- The task -
Transcribe word for word the section of the records below that opens with the line containing "34: (640, 298, 1.41)" and closes with the line containing "17: (833, 305, 1.30)"; drop every picture.

- Input material -
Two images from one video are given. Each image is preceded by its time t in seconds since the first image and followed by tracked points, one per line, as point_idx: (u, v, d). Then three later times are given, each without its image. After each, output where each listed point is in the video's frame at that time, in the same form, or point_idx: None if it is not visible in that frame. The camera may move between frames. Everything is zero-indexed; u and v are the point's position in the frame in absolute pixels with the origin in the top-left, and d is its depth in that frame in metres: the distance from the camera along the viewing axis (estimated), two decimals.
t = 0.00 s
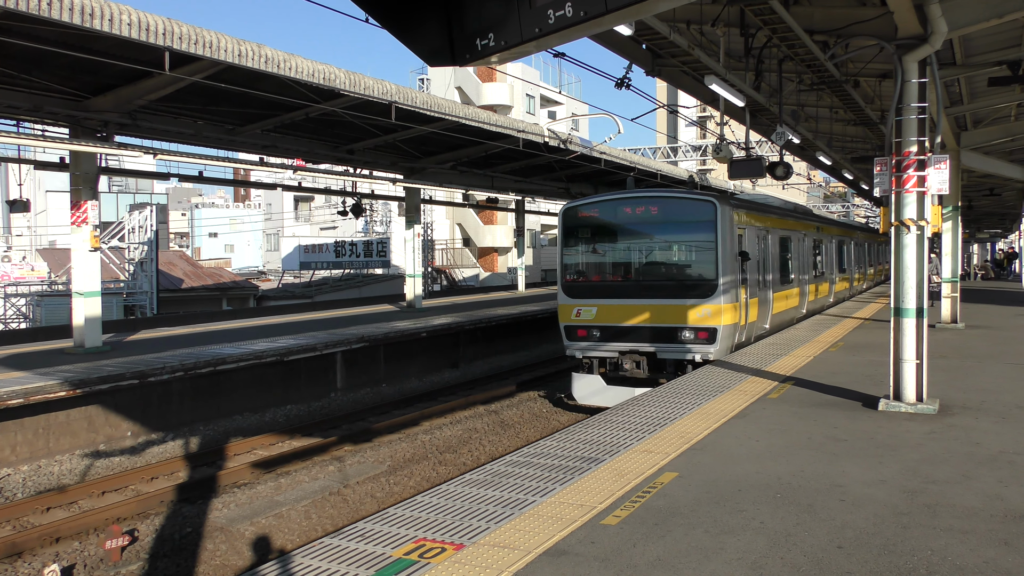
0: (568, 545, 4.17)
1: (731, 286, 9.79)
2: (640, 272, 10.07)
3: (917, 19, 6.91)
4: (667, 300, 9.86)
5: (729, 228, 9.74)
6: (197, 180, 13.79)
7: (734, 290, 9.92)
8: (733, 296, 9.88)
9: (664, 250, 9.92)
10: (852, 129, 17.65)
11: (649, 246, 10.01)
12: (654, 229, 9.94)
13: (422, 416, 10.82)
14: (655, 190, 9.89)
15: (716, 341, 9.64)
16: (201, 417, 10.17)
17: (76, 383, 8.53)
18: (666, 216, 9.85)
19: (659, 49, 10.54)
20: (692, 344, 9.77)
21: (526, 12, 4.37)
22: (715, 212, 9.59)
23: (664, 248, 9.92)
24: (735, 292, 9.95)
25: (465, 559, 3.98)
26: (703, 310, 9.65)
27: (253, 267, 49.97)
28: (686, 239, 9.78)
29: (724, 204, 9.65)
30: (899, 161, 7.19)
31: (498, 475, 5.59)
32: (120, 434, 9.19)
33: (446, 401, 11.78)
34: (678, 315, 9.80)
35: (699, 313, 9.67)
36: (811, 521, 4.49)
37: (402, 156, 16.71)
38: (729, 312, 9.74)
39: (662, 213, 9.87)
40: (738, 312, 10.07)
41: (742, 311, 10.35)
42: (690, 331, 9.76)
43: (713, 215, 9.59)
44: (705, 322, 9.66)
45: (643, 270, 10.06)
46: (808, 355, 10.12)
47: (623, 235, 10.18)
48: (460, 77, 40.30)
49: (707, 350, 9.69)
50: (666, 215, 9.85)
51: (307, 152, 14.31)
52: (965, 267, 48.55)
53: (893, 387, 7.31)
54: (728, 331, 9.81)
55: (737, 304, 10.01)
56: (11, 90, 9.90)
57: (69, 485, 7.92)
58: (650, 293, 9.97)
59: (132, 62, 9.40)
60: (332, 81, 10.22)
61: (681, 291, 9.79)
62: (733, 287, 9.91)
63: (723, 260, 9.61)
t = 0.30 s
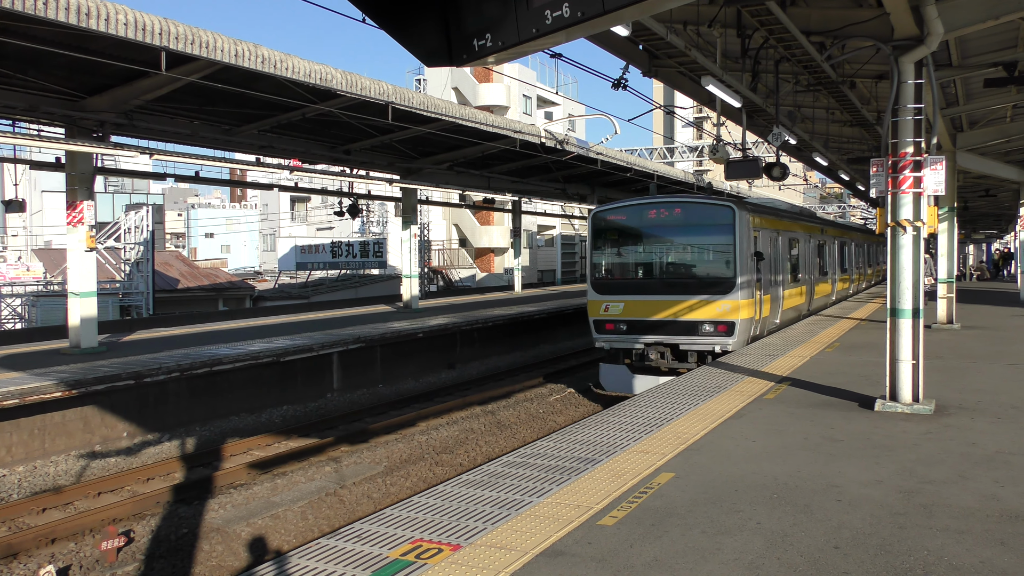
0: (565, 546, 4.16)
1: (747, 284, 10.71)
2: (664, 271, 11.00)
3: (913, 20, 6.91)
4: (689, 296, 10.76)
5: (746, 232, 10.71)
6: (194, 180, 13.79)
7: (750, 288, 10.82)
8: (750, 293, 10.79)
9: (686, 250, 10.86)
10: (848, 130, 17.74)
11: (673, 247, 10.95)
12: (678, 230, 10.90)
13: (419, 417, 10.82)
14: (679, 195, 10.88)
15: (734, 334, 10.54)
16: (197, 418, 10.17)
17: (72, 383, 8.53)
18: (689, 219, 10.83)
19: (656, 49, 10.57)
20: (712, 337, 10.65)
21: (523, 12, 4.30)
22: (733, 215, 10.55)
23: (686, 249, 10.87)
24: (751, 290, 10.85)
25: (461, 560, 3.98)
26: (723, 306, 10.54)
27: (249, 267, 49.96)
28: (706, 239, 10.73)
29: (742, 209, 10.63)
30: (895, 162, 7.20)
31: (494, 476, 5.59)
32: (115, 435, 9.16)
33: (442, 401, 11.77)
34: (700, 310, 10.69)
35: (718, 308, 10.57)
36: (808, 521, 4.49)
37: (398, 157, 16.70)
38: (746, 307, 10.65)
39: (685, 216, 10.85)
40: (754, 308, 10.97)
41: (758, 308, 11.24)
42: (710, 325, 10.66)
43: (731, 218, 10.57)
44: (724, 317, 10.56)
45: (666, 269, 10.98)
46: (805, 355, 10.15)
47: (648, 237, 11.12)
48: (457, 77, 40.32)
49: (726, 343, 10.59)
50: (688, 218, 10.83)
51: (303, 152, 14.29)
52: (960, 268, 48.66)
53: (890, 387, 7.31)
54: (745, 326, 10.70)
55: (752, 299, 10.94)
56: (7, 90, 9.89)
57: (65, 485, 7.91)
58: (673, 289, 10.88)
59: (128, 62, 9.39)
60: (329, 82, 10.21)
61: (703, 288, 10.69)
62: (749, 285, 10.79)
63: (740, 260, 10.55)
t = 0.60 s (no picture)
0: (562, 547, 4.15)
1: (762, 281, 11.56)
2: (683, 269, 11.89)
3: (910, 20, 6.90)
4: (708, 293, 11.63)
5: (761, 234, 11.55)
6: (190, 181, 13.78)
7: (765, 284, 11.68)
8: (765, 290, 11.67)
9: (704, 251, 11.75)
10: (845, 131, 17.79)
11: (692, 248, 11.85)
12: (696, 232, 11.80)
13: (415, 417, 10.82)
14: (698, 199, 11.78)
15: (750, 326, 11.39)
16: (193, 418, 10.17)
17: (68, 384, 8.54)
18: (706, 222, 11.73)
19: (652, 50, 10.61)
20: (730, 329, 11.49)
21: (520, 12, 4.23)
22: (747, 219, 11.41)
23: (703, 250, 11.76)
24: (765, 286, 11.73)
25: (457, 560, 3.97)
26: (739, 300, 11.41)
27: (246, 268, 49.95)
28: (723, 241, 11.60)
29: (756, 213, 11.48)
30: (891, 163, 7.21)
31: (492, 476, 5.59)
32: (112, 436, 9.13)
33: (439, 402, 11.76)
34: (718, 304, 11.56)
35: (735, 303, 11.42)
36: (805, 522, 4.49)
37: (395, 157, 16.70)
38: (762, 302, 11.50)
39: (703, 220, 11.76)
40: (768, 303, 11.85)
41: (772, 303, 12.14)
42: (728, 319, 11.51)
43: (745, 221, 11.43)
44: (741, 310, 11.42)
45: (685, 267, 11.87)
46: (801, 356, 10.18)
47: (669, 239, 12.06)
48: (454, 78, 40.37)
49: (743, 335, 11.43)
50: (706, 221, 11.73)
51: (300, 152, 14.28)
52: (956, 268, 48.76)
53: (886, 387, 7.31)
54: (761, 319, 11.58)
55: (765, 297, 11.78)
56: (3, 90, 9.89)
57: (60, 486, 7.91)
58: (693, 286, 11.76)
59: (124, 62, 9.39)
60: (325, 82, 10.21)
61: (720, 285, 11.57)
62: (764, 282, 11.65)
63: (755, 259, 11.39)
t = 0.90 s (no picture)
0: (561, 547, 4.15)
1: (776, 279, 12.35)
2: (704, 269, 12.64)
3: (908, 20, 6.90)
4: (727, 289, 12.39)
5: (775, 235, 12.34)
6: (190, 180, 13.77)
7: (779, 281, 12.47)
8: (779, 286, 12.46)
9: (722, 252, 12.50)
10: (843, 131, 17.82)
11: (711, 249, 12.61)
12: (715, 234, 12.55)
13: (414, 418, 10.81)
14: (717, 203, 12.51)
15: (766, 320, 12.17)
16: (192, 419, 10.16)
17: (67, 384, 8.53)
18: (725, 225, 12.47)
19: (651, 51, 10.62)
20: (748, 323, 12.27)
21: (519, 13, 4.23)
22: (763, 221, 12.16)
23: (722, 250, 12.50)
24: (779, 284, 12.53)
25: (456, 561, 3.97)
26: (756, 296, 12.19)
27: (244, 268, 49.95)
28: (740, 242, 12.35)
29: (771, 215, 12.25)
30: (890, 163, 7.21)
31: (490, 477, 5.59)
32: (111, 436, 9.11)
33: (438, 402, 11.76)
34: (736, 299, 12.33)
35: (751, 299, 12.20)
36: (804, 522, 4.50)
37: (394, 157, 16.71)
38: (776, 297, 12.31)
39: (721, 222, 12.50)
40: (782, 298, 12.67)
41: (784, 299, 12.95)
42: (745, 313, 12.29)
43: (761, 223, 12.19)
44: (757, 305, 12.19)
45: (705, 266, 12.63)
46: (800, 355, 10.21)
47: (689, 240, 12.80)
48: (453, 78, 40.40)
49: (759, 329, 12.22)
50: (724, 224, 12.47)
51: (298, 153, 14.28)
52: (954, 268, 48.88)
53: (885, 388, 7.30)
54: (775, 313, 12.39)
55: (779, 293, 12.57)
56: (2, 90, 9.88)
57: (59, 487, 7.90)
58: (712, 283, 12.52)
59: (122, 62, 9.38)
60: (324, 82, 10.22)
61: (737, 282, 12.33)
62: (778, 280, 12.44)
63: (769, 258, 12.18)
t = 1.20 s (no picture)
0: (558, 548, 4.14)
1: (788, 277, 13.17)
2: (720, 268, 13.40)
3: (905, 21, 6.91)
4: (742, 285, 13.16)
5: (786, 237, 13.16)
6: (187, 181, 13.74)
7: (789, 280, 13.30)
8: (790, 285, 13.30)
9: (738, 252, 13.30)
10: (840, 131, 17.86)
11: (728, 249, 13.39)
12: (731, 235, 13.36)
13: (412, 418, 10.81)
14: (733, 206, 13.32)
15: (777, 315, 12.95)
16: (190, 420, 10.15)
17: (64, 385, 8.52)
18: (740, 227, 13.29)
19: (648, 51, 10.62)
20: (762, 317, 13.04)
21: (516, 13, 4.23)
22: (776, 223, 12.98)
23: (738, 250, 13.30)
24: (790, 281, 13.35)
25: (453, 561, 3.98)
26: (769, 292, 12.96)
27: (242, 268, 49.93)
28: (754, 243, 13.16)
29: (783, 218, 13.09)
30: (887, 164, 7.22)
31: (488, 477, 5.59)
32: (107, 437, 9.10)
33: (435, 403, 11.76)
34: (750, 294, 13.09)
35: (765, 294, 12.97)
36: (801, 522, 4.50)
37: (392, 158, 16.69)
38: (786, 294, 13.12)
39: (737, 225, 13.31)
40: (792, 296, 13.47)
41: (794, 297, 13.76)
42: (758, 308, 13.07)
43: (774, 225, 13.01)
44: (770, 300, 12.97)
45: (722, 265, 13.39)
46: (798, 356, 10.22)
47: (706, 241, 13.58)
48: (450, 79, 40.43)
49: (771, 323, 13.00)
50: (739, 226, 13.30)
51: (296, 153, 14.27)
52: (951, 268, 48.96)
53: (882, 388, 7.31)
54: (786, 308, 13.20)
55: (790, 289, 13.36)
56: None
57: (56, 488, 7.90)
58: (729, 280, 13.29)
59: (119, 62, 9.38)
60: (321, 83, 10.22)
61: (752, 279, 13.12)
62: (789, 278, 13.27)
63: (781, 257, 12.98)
--
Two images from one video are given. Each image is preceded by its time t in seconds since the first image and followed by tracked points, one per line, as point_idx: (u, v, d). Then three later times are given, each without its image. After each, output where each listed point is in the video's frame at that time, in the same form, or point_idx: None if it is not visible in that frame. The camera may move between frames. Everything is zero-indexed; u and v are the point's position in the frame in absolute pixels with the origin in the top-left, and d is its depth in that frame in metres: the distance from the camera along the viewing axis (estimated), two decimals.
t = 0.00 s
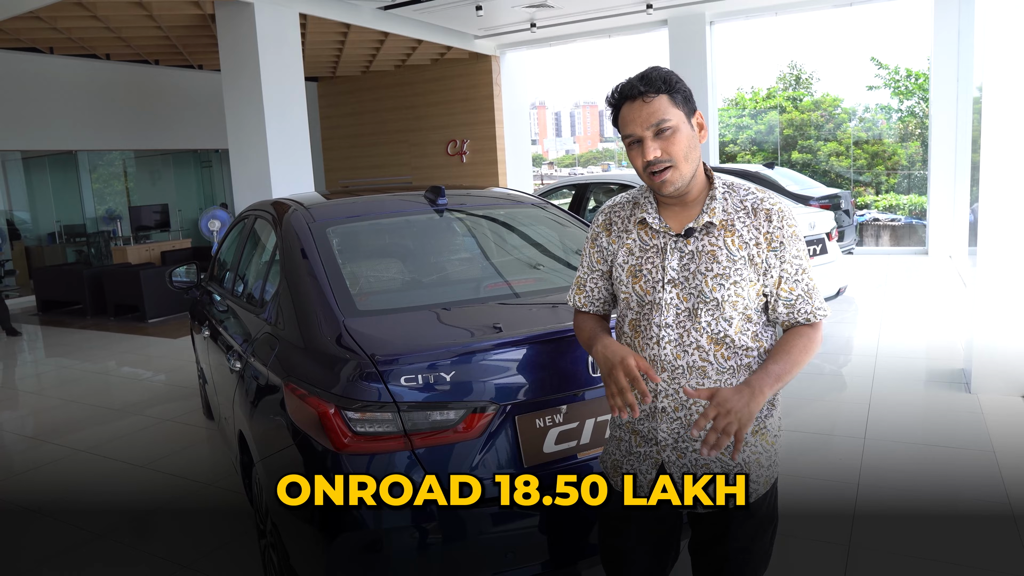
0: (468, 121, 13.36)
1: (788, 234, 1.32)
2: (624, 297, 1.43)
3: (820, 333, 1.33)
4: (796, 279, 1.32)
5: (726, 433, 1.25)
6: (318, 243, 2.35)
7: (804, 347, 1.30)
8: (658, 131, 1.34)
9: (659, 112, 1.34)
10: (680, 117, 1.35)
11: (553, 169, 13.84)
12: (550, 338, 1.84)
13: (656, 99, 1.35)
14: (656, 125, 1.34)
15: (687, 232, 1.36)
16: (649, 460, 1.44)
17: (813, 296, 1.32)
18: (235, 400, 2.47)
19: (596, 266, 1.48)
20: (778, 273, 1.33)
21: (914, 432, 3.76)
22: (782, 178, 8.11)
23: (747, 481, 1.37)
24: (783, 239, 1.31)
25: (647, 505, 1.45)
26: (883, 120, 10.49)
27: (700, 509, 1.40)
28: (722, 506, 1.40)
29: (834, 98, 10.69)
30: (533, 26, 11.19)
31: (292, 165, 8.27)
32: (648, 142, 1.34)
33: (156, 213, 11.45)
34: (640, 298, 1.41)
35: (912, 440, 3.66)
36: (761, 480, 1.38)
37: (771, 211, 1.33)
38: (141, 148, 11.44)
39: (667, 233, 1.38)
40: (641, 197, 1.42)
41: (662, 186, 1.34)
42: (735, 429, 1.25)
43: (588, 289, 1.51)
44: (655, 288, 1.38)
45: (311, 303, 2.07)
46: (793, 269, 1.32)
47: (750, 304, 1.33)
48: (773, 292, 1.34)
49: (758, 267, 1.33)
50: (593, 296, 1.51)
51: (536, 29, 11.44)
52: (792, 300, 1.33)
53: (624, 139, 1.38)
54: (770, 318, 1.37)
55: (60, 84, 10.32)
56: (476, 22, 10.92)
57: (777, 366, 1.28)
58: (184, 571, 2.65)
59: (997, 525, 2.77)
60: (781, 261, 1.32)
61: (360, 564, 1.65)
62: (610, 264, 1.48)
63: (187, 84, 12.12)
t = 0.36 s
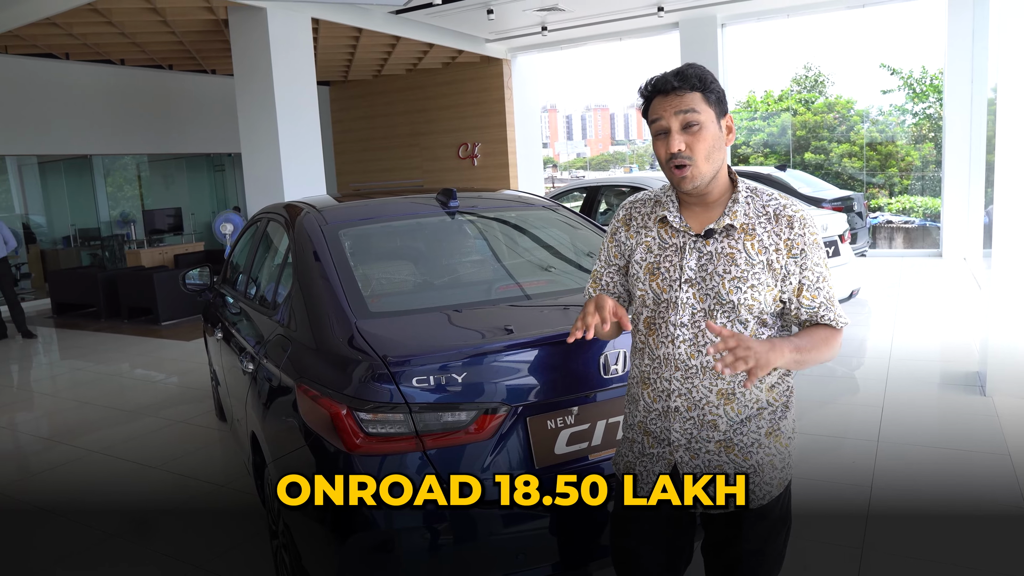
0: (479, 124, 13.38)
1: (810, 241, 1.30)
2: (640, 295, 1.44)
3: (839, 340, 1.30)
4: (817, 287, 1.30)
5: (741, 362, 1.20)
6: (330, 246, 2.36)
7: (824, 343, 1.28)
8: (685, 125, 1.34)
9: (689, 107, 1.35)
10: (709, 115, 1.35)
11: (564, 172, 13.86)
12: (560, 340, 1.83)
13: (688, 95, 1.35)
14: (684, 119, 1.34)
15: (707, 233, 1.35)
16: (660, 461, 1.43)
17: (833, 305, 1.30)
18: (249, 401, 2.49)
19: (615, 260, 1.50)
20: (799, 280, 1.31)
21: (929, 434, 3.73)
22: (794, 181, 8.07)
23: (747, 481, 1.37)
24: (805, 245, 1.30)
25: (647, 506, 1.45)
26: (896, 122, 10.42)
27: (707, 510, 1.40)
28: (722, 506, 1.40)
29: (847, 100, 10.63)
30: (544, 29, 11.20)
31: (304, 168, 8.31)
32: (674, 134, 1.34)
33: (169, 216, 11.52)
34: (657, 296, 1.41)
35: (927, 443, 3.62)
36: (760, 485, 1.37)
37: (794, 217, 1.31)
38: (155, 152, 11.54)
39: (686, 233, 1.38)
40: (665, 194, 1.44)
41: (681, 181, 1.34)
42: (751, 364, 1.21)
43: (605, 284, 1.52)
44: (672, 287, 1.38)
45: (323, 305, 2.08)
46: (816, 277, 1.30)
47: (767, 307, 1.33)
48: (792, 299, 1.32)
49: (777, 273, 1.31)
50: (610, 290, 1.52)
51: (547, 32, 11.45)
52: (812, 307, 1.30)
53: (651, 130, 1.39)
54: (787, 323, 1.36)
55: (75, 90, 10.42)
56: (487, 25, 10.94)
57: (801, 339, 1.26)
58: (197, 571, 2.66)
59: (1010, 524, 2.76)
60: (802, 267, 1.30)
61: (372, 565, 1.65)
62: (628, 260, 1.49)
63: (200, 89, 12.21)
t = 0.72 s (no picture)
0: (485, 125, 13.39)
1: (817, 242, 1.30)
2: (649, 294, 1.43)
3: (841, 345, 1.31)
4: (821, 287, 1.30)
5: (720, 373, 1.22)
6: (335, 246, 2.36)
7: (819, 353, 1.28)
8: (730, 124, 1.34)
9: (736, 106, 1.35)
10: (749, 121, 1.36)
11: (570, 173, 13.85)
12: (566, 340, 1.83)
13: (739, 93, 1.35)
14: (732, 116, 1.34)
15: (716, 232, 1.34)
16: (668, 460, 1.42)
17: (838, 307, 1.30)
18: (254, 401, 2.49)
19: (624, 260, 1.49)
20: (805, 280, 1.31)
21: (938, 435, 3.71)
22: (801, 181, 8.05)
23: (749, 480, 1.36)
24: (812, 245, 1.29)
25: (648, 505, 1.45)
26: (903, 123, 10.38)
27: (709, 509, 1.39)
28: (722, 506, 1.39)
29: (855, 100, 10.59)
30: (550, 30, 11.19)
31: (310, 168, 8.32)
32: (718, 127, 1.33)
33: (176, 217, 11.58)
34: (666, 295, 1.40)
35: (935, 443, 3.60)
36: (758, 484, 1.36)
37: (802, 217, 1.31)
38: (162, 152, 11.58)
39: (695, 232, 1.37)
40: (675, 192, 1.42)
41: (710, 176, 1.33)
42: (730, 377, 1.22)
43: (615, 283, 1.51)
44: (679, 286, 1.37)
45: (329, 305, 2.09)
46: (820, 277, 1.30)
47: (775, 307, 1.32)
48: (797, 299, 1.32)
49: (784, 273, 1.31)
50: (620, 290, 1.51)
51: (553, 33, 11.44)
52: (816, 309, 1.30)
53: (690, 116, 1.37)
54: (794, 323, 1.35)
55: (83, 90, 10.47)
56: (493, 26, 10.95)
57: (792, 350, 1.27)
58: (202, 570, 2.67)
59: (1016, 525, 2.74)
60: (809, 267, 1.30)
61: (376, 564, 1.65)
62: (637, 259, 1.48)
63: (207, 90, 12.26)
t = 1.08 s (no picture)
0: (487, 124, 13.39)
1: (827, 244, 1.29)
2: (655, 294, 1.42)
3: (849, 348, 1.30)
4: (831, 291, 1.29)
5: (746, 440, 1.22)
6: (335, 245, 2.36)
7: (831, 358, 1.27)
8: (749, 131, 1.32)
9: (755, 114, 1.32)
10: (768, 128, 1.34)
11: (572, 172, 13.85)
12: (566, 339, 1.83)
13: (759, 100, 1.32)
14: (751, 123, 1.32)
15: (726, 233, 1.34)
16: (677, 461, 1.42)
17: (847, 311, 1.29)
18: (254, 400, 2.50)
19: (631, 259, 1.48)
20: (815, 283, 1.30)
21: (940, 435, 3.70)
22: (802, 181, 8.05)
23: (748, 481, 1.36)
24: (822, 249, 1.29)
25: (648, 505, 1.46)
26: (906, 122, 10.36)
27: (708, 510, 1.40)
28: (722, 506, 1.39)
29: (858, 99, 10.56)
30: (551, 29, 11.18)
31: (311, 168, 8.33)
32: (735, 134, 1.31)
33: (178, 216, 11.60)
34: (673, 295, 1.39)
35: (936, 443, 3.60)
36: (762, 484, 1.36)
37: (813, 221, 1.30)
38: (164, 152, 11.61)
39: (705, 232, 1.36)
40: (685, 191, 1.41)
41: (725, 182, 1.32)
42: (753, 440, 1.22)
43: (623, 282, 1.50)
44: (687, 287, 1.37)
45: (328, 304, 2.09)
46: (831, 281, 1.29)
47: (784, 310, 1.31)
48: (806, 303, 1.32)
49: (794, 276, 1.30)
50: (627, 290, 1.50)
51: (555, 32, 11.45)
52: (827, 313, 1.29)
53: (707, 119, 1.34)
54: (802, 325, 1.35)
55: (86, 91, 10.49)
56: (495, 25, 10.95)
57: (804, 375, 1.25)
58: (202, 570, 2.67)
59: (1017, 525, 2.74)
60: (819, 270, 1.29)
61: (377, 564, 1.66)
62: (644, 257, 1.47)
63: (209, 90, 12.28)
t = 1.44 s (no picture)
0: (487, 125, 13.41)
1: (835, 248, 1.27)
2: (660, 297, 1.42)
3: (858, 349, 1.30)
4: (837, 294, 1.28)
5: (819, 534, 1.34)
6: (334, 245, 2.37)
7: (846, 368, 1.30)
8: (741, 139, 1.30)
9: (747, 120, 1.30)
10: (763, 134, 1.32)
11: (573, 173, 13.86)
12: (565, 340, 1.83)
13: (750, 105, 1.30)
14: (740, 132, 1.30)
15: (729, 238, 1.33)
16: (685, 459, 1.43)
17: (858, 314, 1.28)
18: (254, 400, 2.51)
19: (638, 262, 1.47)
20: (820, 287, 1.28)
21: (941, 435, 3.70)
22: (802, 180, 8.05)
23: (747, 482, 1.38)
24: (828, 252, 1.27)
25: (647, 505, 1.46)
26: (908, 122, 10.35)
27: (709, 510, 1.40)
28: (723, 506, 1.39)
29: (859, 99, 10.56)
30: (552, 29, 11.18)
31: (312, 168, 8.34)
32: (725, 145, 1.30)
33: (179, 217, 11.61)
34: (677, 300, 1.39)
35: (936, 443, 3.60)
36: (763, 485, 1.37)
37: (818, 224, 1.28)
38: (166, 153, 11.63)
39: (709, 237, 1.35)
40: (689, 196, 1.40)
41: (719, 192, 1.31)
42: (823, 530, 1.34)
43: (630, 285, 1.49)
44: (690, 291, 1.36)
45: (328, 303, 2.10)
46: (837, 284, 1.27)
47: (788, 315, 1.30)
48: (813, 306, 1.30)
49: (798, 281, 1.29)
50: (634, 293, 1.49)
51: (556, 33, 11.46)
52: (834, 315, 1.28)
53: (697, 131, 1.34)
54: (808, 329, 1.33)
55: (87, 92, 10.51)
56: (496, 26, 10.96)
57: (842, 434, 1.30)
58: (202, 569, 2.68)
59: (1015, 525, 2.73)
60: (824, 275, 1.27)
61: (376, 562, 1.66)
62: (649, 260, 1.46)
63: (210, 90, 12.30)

- Answer space -
34: (640, 298, 1.41)
35: (912, 440, 3.66)
36: (761, 480, 1.38)
37: (771, 211, 1.33)
38: (141, 148, 11.44)
39: (667, 233, 1.38)
40: (641, 197, 1.42)
41: (662, 186, 1.34)
42: (735, 429, 1.25)
43: (588, 289, 1.51)
44: (655, 288, 1.38)
45: (311, 303, 2.07)
46: (793, 269, 1.32)
47: (750, 304, 1.33)
48: (773, 292, 1.34)
49: (758, 267, 1.33)
50: (593, 296, 1.51)
51: (536, 29, 11.44)
52: (792, 300, 1.33)
53: (624, 139, 1.38)
54: (770, 318, 1.37)
55: (60, 84, 10.32)
56: (476, 22, 10.92)
57: (777, 366, 1.28)
58: (184, 571, 2.65)
59: (997, 525, 2.77)
60: (781, 261, 1.32)
61: (360, 564, 1.65)
62: (610, 264, 1.48)
63: (187, 84, 12.12)
t = 0.36 s
0: (479, 124, 13.38)
1: (810, 241, 1.30)
2: (640, 295, 1.44)
3: (839, 340, 1.30)
4: (817, 287, 1.30)
5: (741, 362, 1.20)
6: (330, 246, 2.36)
7: (824, 343, 1.28)
8: (685, 125, 1.34)
9: (689, 107, 1.35)
10: (709, 115, 1.35)
11: (564, 172, 13.86)
12: (560, 340, 1.83)
13: (688, 95, 1.35)
14: (684, 119, 1.34)
15: (707, 233, 1.35)
16: (660, 461, 1.43)
17: (833, 305, 1.30)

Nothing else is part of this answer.